Input records Start Marker
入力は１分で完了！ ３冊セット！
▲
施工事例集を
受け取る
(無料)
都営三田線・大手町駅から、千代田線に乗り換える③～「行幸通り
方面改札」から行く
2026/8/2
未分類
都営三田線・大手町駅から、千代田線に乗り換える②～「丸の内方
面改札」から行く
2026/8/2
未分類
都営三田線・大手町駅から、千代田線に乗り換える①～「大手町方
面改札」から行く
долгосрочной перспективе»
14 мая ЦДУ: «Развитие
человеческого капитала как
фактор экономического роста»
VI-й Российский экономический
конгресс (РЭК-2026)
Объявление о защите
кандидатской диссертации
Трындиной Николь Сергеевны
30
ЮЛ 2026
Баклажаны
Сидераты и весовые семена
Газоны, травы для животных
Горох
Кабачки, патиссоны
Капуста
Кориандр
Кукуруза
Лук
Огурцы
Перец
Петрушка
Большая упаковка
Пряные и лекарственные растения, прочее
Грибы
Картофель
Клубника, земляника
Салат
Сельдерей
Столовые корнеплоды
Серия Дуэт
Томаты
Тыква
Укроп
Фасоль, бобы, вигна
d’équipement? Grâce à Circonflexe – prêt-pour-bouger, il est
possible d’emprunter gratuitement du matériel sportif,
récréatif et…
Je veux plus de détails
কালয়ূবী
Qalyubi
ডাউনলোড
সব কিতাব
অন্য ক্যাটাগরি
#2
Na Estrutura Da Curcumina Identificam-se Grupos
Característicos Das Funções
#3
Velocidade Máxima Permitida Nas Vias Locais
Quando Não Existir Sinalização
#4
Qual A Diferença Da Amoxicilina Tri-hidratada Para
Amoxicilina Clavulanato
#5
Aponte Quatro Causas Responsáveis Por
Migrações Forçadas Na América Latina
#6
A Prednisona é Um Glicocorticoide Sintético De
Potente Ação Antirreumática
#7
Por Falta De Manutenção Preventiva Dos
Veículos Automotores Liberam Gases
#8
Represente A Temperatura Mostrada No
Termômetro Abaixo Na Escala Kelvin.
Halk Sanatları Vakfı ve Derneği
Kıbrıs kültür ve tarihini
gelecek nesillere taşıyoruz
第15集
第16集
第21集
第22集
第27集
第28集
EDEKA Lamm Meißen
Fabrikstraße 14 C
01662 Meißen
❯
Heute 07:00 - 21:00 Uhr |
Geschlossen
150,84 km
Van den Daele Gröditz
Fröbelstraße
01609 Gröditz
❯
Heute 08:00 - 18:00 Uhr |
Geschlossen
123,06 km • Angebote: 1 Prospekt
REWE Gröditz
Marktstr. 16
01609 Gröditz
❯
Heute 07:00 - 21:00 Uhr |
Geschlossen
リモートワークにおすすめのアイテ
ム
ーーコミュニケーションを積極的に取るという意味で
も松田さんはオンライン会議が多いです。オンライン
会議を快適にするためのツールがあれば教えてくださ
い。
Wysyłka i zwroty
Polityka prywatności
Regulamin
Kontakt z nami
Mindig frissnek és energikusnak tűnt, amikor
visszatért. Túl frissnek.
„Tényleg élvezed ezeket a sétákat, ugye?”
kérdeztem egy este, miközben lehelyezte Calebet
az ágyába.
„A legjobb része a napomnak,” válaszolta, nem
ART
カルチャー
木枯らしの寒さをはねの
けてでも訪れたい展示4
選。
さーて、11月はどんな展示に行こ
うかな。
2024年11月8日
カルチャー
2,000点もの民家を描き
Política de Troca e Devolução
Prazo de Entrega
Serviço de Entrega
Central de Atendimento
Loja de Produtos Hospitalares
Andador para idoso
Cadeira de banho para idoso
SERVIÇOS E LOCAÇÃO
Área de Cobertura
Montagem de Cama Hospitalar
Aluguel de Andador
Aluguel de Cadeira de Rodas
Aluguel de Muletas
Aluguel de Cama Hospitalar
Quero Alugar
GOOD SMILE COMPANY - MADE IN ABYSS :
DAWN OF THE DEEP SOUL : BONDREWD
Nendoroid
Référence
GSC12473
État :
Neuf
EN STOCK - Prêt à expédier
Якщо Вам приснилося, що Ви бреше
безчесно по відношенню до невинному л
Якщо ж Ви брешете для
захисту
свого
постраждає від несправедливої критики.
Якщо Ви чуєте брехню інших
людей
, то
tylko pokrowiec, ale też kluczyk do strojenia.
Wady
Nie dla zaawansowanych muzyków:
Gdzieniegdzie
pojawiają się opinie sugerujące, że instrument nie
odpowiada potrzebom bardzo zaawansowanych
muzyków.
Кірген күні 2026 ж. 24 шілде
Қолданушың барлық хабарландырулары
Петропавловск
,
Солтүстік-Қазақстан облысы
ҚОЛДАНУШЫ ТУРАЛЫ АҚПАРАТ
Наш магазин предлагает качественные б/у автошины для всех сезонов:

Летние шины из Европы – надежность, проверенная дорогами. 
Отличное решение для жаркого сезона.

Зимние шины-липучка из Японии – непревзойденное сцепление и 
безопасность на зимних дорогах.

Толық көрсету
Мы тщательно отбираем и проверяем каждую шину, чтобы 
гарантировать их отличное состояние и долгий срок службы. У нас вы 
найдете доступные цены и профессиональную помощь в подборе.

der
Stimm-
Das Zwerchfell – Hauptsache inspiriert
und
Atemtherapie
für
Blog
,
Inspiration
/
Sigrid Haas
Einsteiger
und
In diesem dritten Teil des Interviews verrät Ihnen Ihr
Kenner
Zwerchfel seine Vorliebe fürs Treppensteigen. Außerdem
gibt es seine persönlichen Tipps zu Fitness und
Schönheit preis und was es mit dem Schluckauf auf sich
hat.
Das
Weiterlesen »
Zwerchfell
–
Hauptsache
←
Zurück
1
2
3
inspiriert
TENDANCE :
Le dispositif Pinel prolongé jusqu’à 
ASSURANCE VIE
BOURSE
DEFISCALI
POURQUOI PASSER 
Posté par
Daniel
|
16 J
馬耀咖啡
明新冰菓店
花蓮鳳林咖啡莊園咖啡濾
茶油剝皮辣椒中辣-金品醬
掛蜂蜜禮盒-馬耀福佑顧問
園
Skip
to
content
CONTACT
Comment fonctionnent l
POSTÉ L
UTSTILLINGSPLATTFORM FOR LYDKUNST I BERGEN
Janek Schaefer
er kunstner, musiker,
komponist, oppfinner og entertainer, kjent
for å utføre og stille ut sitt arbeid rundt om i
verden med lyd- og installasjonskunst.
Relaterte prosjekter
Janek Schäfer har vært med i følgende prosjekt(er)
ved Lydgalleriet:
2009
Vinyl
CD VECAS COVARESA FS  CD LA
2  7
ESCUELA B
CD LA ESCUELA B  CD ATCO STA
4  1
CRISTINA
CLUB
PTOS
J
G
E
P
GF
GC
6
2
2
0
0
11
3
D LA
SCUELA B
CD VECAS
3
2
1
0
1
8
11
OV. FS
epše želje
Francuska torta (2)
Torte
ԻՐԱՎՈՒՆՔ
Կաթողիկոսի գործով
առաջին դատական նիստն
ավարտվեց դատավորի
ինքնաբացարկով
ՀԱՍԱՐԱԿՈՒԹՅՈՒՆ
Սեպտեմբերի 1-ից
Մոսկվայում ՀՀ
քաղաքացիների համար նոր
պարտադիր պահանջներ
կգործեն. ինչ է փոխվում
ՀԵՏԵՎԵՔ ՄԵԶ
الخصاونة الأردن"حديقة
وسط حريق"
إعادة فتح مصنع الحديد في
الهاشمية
Input records End Marker
Within the records above, find every line holding the word "大手町駅から" and give the total as a bare number.

**Solution to this problem:**
3